In real economic terms, and as the second-largest economic power in the world since 2005, China has been a global player for a few decades.
In global financial market terms, however, China became interesting to the rest of the world for the first time this Summer.
I use the word ‘interesting’ the way it’s meant in the disguised curse ‘may you live in interesting times.’’ Interesting financial problems in China became the world’s problems for the first time recently, as we witnessed the first global financial market-swoon attributed to trouble in Chinese financial markets.
Economy v. financial markets
China right now represents a case study in the difference between an ‘economy’ and ‘financial markets.’
We kind of already know that these two things – ‘economy’ and ‘financial markets’ – are distinct, but linked. Also, they interact.
The 2008 Crash in the United States was an example of trouble in the financial markets crashing the real economy, as excessive losses from sub-prime structured mortgages, followed by further excessive losses from illiquid structured products among financial firms, eventually caused construction halts, unemployment, and foreclosures – in other words, real-economy misery.
Causation just as typically runs the other way, in which a decline in real-economy profits leads to a slow-down in financial volumes and asset prices.
A real economy and its financial markets each influence the other, but can – for a time at least – differ drastically.
The distinction between the real economy and financial markets matters when viewing China’s struggle this year, especially in light of financial market fragility.
The real Chinese economy
I think we in the US forget to acknowledge – or in our narrow-minded patriotic competitiveness we prefer to overlook – the economic miracle of China.
For my part, I think the wealth gains for hundreds of millions of Chinese represents the greatest miracle for humanity over the last 50 years.
Among urban Chinese, only 10 percent could be considered middle class or above as recently as 2002. Just ten years later, 70 percent of urban Chinese achieved middle class or higher economic prosperity.
No society has ever developed that fast, on such a vast scale.
I can’t think of any social change as profound as the lifting of 500 million Chinese from poverty into relative middle-class prosperity in a single generation.
Whatever you think of the Chinese system (Is it Communist? Is it Capitalist? Is it a Socialist Market Economy with Chinese Characteristics? Who cares?) The economic miracle is real and amazing and to be celebrated.
Let’s not forget that gains in the real economy of China are real, impressive, and irreversible.
The Chinese financial system
And then there’s the Chinese financial system. Between lending, stock-investing and the currency, I mistrust all of it.
On the banking and lending side, to a degree we would find ludicrous in the US, Chinese lending institutions act with governmental direction. Back in my emerging market Wall Street bond days, a pattern developed with Chinese government-sponsored lending. State-supported investment banks in many provinces, known as ITICs, would periodically go bankrupt as a result of politically-directed lending.
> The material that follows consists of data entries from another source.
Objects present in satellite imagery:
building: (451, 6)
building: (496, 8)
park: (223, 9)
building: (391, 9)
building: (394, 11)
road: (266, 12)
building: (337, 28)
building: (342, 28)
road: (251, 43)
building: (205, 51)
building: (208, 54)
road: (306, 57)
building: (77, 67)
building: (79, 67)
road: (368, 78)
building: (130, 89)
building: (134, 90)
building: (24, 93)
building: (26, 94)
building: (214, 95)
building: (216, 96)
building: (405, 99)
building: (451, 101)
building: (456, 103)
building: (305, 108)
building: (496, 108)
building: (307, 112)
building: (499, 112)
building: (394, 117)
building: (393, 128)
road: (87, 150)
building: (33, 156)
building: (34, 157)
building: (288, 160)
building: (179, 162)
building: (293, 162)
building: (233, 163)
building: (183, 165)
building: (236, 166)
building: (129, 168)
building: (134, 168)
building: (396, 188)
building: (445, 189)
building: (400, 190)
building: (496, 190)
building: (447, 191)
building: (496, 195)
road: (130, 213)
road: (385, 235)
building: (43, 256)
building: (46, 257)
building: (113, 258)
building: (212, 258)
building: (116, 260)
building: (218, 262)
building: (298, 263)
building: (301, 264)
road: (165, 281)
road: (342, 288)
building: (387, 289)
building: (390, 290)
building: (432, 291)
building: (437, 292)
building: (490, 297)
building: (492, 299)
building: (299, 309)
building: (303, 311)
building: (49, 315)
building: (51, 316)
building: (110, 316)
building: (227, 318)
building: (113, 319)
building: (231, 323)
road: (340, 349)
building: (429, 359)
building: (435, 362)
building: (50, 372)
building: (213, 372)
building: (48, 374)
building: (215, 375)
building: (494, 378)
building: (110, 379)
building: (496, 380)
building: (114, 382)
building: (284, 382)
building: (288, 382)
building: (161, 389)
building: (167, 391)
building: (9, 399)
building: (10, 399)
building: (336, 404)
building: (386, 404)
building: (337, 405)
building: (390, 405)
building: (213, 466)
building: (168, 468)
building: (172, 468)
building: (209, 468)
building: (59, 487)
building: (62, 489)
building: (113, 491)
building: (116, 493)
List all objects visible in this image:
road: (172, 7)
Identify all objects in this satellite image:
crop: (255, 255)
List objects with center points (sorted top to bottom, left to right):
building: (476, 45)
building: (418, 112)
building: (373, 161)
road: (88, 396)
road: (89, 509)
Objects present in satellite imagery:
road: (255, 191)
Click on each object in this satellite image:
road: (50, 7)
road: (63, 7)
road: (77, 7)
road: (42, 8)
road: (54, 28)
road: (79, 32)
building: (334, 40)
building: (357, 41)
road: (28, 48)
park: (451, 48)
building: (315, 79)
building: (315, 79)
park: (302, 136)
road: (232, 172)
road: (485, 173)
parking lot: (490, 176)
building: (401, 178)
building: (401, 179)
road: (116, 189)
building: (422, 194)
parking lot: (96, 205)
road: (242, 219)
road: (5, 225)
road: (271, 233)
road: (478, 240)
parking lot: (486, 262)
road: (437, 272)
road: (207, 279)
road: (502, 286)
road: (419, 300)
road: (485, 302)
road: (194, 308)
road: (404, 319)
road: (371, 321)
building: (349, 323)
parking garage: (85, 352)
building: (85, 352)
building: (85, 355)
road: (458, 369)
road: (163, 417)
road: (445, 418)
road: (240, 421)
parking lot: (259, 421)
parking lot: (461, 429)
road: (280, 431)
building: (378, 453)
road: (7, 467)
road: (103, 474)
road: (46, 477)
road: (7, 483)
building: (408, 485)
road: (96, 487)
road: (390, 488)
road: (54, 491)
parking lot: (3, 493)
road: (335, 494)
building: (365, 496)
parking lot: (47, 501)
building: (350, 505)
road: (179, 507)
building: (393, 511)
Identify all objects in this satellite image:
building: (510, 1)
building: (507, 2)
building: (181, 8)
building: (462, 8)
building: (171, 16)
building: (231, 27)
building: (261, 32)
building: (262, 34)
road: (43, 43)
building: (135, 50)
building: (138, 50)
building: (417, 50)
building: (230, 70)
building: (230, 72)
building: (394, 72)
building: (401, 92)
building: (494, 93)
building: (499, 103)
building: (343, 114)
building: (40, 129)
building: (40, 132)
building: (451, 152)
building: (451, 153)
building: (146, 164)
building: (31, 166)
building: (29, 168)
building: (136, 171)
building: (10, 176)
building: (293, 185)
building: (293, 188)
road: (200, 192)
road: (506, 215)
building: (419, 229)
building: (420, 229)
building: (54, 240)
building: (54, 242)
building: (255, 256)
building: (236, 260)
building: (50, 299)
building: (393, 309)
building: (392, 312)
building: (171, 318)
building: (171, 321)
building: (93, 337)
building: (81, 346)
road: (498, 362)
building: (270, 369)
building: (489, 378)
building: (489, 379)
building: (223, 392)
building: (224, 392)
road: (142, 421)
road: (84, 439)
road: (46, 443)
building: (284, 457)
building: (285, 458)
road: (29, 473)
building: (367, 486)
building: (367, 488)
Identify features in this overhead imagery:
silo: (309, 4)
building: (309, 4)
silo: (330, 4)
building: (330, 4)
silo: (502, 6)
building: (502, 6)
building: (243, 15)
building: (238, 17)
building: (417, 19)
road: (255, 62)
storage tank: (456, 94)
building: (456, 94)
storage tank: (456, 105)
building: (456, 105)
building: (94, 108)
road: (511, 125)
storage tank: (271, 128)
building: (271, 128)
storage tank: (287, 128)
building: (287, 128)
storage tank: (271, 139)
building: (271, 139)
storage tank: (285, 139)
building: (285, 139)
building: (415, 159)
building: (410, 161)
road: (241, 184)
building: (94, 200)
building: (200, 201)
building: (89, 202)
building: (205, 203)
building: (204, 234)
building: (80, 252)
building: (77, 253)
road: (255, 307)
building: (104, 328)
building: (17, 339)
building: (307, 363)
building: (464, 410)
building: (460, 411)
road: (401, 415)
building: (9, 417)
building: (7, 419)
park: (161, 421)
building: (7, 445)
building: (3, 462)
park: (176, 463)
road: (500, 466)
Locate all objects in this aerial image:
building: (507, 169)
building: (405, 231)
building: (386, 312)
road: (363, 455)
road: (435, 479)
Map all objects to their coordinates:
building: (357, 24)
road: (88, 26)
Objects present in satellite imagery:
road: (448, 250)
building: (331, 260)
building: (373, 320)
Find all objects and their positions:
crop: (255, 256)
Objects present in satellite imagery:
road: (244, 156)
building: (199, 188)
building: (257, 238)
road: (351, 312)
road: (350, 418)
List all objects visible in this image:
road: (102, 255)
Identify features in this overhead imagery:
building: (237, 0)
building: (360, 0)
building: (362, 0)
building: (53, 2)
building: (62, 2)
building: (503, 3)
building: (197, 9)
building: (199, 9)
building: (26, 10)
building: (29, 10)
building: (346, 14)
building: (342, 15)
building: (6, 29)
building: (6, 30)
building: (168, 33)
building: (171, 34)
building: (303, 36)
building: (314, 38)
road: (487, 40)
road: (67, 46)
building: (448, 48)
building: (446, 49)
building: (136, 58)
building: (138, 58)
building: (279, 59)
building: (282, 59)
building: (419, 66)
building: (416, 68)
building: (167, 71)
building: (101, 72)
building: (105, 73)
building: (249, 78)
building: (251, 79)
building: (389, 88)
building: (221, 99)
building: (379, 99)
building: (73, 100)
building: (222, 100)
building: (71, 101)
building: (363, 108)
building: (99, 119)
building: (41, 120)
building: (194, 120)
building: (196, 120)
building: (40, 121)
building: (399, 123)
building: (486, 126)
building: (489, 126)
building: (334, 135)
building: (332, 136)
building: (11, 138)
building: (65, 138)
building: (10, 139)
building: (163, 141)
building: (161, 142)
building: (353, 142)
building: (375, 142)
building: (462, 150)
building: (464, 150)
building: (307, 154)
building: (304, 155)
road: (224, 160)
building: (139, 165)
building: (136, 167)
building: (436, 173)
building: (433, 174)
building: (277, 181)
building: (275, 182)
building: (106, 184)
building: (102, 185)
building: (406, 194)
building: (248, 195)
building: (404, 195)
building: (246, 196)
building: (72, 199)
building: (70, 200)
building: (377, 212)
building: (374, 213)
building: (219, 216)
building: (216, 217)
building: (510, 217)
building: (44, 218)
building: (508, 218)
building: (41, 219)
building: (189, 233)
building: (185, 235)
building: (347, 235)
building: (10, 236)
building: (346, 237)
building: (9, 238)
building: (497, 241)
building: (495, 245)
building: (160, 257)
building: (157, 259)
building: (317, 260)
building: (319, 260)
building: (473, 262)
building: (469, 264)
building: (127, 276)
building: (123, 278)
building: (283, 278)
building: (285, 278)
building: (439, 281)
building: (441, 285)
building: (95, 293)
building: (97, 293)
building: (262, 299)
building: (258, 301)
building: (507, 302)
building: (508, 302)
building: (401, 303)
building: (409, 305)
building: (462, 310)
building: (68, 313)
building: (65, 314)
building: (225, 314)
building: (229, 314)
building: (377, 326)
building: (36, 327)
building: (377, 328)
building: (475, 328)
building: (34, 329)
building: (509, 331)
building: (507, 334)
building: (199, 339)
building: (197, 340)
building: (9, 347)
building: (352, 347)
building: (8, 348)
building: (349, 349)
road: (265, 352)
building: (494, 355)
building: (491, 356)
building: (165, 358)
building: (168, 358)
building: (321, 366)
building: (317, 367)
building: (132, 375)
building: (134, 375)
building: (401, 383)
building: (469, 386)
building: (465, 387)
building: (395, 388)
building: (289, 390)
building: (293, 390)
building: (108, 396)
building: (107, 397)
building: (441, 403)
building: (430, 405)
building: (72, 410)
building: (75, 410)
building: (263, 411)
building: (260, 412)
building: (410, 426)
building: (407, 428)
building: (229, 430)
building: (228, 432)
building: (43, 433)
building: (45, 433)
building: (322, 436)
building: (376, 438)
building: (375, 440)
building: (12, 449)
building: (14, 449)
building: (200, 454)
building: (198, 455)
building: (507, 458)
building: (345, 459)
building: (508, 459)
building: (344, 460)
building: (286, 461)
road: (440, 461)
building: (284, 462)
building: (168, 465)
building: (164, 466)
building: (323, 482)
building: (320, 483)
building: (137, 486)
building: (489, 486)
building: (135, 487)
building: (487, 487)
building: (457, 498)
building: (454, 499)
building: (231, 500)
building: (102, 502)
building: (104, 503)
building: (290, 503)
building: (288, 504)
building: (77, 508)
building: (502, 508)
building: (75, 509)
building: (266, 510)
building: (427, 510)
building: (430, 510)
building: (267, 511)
Meanwhile private business and consumers – borrowers not connected to the government – traditionally find it difficult to access any bank credit at all
On the stock-investing side in China, this year has been a roller-coaster ride for the ages. Throughout the Spring, stocks blasted ever-upward, with numerous stocks and especially new issues hitting their daily ‘limit up,’ meaning trading halted once the price rose too much in one day. Come Summer, however, that process reversed, with numerous stocks and exchanges hitting their daily ‘limit down’ as stocks went into freefall.
Now, there’s nothing inherently wrong with volatile stock markets, except maybe various group’s reactions to the volatility.
The Chinese government, apparently seeing stock market instability as an existential threat, intervened numerous times since the market’s June 12 peak.
Some of these interventions include:
- Loosening up and providing additional funding for margin-lending accounts for retail investors July 2nd and July 9th (scary!)
- Dropping interest rates June 27th and August 25th (ok!),
- Adjusting downward the currency – the greatest change in two decades – on August 11th (dramatic, but ok!),
- Direct government purchasing of large-company stocks (hey, go for it!)
You can’t accuse the Chinese government of being inactive in the face of the stock-market crash. Probably that’s wise, because…
Chinese household investors, to the extent the financial press is accurate, appear to be counting on the power of the central government to prevent a market collapse.
This idea of the central government’s capacity to bail everyone out gets referred to in China as the ‘National Team,’ as in an investor saying: “I don’t worry about the Chinese stock market going down too much because we have the “National Team” on our side.
You can probably see how that line of thinking – if enough people follow it – will end in tears someday for the individual investor, or the central government, or both.
The roughly 40 percent – or estimated $5 Trillion in market value – drop in the Shanghai Composite Index since June 2015 naturally has all sides extremely anxious.
As I mentioned in the beginning, the most interesting thing for a US-based person, is the extent to which this all matters, for the first time, to global markets.
Before this past Summer, China’s financial sneezes had never caused the world financial markets to catch a cold. Now that’s happened for the first time and there’s no going back.
 Interestingly, I just learned from a simple Snopes.com search this curse isn’t Chinese at all, but probably dates to a letter by an American named Frederic R. Coudert written around 1936. Coudert attributed the phrase to British politician Austen Chamberlain (brother of the infamous Prime Minister Neville “Peace in our time” Chamberlain.) Robert Kennedy popularized it during a speech in 1966.